I am sorry I misunderstood what you were saying, or I probably couldn't accept the reality of the statement. I doubt that I was the only one. The very notion of such a delay is patently absurd, because that is well past the point of no return for the platform. The Vita needs to reach a critical mass to be a self sustaining platform, and that has to be a reality long before next holiday season. If the Vita is tracking under ten million in sales prior to that holiday season. It will not matter how it does in that holiday season price cut or not.

The install base on the platform will have proven itself insufficient as far as third party developers are concerned, and they will have abandoned the product. You have to see it from their point of view. A manufacturer is given a grace period to generate a respectable install base, but that grace period has never been two years. I cannot think of a single gaming dedicated product that has been able to languish for two years. With very good reason. When a third party developer makes games for a platform. They can expect a adoption rate of twenty percent at best, but the most likely outcome is in the single digits.

Developers will see the platform as a money pit. Where they can never gain back more then they put in.
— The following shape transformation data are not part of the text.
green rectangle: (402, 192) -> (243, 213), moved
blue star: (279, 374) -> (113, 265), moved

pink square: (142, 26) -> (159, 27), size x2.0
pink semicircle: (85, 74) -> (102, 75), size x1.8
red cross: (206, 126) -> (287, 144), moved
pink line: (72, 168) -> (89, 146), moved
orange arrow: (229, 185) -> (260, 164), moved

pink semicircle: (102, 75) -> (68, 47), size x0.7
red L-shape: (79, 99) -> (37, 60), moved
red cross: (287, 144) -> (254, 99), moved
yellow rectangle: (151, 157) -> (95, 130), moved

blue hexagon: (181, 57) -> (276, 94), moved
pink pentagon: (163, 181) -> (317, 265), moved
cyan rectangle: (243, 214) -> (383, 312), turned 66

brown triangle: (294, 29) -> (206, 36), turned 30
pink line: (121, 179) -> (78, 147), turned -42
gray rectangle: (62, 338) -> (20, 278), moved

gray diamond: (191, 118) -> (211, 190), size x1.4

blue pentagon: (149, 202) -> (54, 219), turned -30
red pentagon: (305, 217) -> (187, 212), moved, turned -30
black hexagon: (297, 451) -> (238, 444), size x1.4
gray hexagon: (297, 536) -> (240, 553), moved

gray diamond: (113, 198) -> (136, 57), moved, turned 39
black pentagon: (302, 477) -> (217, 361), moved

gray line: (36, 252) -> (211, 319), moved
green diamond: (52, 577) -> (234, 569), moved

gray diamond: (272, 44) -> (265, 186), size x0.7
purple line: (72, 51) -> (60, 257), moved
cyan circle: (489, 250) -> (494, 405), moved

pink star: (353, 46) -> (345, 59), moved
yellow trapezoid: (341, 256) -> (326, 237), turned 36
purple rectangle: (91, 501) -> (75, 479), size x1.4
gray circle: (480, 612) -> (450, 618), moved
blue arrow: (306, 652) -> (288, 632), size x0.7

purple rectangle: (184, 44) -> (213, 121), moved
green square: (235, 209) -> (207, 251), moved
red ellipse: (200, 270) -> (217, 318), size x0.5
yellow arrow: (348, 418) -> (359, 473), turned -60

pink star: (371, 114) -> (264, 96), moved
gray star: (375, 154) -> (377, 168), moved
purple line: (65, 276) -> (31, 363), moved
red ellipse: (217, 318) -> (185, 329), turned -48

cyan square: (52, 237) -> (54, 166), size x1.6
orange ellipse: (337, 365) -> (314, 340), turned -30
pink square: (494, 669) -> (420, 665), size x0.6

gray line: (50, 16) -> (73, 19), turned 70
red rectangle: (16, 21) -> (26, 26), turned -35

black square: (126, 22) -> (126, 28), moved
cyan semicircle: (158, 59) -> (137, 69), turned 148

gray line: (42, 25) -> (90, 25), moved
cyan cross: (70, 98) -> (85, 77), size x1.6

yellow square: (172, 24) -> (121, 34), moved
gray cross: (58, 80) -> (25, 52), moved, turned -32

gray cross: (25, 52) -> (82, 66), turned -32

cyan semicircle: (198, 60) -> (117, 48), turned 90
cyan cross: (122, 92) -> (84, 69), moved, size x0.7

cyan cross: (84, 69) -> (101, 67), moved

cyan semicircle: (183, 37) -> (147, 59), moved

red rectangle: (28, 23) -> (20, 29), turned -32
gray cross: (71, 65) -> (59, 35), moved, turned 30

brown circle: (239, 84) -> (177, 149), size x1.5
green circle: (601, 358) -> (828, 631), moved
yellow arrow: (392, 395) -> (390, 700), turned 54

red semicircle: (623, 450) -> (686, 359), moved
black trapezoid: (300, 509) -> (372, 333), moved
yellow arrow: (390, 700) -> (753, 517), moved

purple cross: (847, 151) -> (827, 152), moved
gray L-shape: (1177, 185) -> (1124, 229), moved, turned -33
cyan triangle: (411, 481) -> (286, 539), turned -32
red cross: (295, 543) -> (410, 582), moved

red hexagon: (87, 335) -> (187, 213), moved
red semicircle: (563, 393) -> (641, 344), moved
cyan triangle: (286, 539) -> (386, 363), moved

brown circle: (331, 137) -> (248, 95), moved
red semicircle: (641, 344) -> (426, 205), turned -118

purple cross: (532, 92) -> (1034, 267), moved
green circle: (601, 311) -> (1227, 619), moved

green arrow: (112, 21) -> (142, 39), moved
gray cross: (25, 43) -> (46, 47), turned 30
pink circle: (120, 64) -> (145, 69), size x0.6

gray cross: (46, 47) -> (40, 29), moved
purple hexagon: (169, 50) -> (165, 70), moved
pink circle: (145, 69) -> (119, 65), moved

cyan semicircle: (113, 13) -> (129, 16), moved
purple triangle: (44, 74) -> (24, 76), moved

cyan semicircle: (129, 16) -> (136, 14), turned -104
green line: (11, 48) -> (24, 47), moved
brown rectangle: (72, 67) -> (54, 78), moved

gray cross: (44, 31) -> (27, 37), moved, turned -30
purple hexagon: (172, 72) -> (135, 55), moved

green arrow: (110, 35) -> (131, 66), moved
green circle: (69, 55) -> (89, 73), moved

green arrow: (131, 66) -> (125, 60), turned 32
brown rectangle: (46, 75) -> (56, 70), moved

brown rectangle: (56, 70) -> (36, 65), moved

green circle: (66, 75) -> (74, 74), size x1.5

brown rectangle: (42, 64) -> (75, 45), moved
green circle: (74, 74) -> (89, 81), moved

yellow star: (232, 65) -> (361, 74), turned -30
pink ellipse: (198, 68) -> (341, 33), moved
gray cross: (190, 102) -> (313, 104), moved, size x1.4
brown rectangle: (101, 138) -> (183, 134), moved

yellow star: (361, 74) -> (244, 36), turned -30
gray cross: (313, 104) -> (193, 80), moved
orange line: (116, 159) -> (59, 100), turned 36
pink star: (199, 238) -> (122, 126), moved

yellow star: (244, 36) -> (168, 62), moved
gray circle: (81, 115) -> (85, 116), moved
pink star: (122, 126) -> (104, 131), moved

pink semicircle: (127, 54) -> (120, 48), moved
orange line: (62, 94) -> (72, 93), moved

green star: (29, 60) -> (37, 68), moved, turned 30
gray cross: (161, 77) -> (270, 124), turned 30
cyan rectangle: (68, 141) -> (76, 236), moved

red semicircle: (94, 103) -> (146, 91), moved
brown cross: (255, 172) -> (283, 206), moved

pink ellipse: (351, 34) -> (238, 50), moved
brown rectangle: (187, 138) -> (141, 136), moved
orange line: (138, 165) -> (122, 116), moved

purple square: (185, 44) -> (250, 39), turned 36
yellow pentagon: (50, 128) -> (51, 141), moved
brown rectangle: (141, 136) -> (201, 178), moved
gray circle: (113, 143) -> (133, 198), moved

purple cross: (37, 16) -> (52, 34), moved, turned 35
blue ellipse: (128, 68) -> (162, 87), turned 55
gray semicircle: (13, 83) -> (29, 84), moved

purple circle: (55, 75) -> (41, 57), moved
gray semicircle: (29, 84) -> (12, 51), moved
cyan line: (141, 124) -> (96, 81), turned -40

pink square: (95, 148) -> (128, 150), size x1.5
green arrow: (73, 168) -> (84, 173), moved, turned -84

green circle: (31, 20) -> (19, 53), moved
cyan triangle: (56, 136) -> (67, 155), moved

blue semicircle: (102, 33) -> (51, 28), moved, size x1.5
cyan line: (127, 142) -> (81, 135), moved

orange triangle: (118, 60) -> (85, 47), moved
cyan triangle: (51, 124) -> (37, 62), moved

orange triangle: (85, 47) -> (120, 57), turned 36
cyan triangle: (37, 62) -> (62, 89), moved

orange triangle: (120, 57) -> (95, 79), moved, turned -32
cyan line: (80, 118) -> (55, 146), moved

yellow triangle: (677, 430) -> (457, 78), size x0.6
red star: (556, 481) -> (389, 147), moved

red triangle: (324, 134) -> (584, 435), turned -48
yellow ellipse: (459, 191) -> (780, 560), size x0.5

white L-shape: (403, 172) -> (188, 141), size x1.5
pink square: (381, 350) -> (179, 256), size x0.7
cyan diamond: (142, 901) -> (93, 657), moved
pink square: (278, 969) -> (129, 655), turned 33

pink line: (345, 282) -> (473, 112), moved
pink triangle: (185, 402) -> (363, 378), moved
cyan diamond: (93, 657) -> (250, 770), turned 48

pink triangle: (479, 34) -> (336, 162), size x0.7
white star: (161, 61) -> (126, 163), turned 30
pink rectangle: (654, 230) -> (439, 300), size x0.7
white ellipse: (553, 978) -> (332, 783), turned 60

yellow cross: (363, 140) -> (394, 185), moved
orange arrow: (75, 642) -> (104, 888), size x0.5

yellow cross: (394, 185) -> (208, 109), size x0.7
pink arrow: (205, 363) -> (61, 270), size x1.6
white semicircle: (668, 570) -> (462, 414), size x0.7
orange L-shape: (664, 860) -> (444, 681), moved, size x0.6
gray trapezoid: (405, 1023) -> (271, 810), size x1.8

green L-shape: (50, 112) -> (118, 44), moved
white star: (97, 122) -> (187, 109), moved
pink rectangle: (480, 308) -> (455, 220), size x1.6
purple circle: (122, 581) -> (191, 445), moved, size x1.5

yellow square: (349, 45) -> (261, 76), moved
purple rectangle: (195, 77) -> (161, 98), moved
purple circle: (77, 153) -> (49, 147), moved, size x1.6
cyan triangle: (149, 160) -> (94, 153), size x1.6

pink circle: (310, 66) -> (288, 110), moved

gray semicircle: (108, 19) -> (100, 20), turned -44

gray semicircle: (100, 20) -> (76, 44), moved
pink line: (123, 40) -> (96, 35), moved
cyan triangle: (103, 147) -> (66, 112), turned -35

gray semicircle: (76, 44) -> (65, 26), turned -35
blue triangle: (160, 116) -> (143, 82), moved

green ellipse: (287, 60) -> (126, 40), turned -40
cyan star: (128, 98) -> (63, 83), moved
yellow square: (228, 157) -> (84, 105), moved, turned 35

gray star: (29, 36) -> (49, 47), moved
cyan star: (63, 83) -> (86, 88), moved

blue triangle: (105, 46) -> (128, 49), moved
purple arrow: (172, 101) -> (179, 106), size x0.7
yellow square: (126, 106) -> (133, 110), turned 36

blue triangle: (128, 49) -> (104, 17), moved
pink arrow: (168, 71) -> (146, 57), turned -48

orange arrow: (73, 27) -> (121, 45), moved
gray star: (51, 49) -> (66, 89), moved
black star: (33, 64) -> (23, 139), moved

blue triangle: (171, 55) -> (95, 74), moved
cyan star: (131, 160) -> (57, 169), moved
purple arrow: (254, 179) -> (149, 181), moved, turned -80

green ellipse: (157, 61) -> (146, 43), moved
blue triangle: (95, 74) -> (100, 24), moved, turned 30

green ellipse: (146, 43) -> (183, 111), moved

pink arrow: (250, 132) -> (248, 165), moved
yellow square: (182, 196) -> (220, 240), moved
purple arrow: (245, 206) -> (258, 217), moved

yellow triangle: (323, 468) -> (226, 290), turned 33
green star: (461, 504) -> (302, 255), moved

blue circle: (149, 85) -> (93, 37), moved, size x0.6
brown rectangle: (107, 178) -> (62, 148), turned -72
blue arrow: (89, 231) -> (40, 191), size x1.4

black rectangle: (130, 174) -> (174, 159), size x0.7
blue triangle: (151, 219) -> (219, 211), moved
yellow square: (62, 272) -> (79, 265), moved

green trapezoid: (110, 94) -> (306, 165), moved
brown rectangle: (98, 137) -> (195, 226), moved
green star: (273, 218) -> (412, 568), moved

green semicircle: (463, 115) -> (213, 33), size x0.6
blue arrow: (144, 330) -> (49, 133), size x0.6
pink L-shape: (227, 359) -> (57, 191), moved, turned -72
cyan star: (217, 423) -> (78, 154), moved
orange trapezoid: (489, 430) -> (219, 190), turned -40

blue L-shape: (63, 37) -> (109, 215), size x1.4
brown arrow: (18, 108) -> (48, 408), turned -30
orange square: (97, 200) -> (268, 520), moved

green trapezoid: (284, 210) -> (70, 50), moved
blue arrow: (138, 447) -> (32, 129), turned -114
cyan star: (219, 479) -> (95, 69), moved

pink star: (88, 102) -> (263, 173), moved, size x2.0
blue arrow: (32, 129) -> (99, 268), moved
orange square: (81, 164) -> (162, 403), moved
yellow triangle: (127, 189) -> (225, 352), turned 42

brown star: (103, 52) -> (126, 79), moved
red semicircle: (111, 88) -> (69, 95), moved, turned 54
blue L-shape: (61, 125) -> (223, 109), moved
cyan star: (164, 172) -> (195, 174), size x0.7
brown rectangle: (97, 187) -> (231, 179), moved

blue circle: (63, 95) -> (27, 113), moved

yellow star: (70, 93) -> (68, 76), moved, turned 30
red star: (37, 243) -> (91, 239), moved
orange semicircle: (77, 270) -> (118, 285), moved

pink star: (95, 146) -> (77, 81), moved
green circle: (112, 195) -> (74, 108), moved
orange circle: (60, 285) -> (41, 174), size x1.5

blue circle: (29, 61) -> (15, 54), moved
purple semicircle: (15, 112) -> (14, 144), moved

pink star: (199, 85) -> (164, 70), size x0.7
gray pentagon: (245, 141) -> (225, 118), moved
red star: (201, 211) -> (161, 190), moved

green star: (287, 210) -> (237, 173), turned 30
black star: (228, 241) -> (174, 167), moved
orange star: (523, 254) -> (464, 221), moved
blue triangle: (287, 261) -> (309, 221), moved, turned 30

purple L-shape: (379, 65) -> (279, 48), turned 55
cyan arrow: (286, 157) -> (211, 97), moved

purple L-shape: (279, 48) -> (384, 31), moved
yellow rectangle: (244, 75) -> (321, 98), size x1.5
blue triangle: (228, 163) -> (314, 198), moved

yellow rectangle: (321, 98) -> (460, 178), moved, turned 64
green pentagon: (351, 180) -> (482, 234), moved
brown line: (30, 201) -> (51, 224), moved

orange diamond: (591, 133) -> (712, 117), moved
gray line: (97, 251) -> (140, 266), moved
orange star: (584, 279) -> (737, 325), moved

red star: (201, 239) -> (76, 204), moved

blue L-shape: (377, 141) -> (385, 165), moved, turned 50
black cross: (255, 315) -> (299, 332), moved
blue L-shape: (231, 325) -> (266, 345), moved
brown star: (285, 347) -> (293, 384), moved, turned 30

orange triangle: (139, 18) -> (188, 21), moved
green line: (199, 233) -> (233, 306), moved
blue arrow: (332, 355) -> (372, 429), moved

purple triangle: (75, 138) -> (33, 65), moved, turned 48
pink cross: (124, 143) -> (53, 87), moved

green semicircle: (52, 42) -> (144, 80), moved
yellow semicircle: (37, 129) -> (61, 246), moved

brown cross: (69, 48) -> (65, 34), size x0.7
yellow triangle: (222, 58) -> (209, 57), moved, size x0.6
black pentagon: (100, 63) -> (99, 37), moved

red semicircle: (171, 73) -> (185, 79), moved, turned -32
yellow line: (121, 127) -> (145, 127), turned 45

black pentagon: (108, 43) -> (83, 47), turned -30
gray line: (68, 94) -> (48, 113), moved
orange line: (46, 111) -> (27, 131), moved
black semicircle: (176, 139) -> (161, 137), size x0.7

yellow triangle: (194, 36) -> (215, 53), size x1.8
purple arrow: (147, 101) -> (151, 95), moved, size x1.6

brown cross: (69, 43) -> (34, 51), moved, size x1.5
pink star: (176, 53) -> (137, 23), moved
Let alone get back more then they put in. So even if Sony played by your rules. The next year will show the developer pool to be nothing but a dry lake bed. Nobody outside of Sony would actually be developing games for the platform.

Anyway sorry for misunderstanding you, but you really gotta think this one through some more. I mean nobody is actually seriously floating that kind of delayed price cut, because it would in fact come far too late to salvage the platform.